Identification of direct targets of SpdR

This overrepresentation of genes encoding regulatory proteins in the SpdR regulon suggests that SpdR might not directly control expression of all genes identified by DNA microarray experiments. Instead, alteration in expression of at least some genes in the spdR mutant could be a consequence of downregulation of one or more SpdR-dependent transcriptional regulators.

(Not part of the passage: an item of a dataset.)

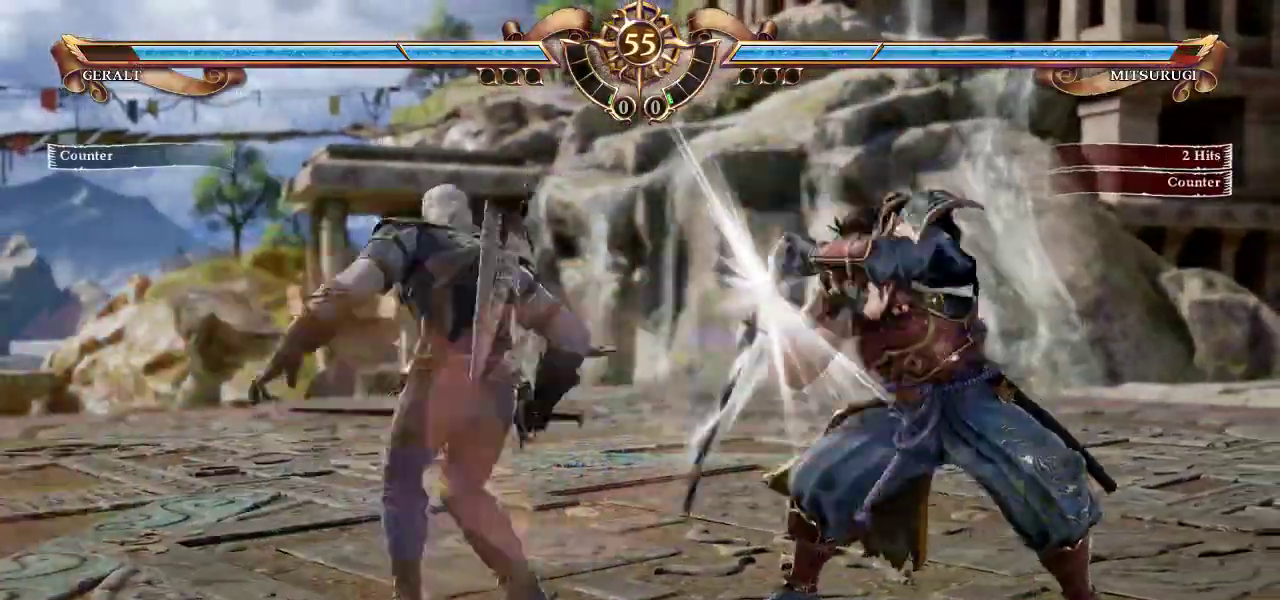
{"buttons": ["CROSS"], "left_stick": "center", "events": []}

In order to verify whether the SpdR protein directly regulates the expression of the genes identified in the transcriptome analysis, a search for regulatory sequences recognized by SpdR was performed using the RSAT platform (Regulatory Sequence Analysis Tools) [29]. The region from −300 to +200 relative to the putative translation start codon of each gene downregulated in the spdR mutant was screened for a sequence similar to that previously identified as the SpdR-binding motif of the cspD promoter region (CTGCGAC-N5-GTCGCGG) [21], allowing for up to two substitutions. This analysis revealed a putative sequence upstream of only two genes in addition to cspD, namely CC0517 and CC1746 (hflX). The sequence upstream of hflX is actually within the coding region of hfq, which is in the same transcriptional unit [30]. Interestingly, when a similar search was performed using a sequence better matching to a perfect palindromic motif (CTGCGAC-N5-GTCGCAG; A instead of G in the position underlined), the sequence upstream of hflX no longer fulfills the cutoff criteria, as three substitutions are needed with respect to the input motif. Using the other possibility to make the sequence upstream of cspD a perfect palindromic motif (CCGCGAC-N5-GTCGCGG; C instead of T in the position underlined), neither CC0517 nor CC1746 would have a SpdR-binding motif.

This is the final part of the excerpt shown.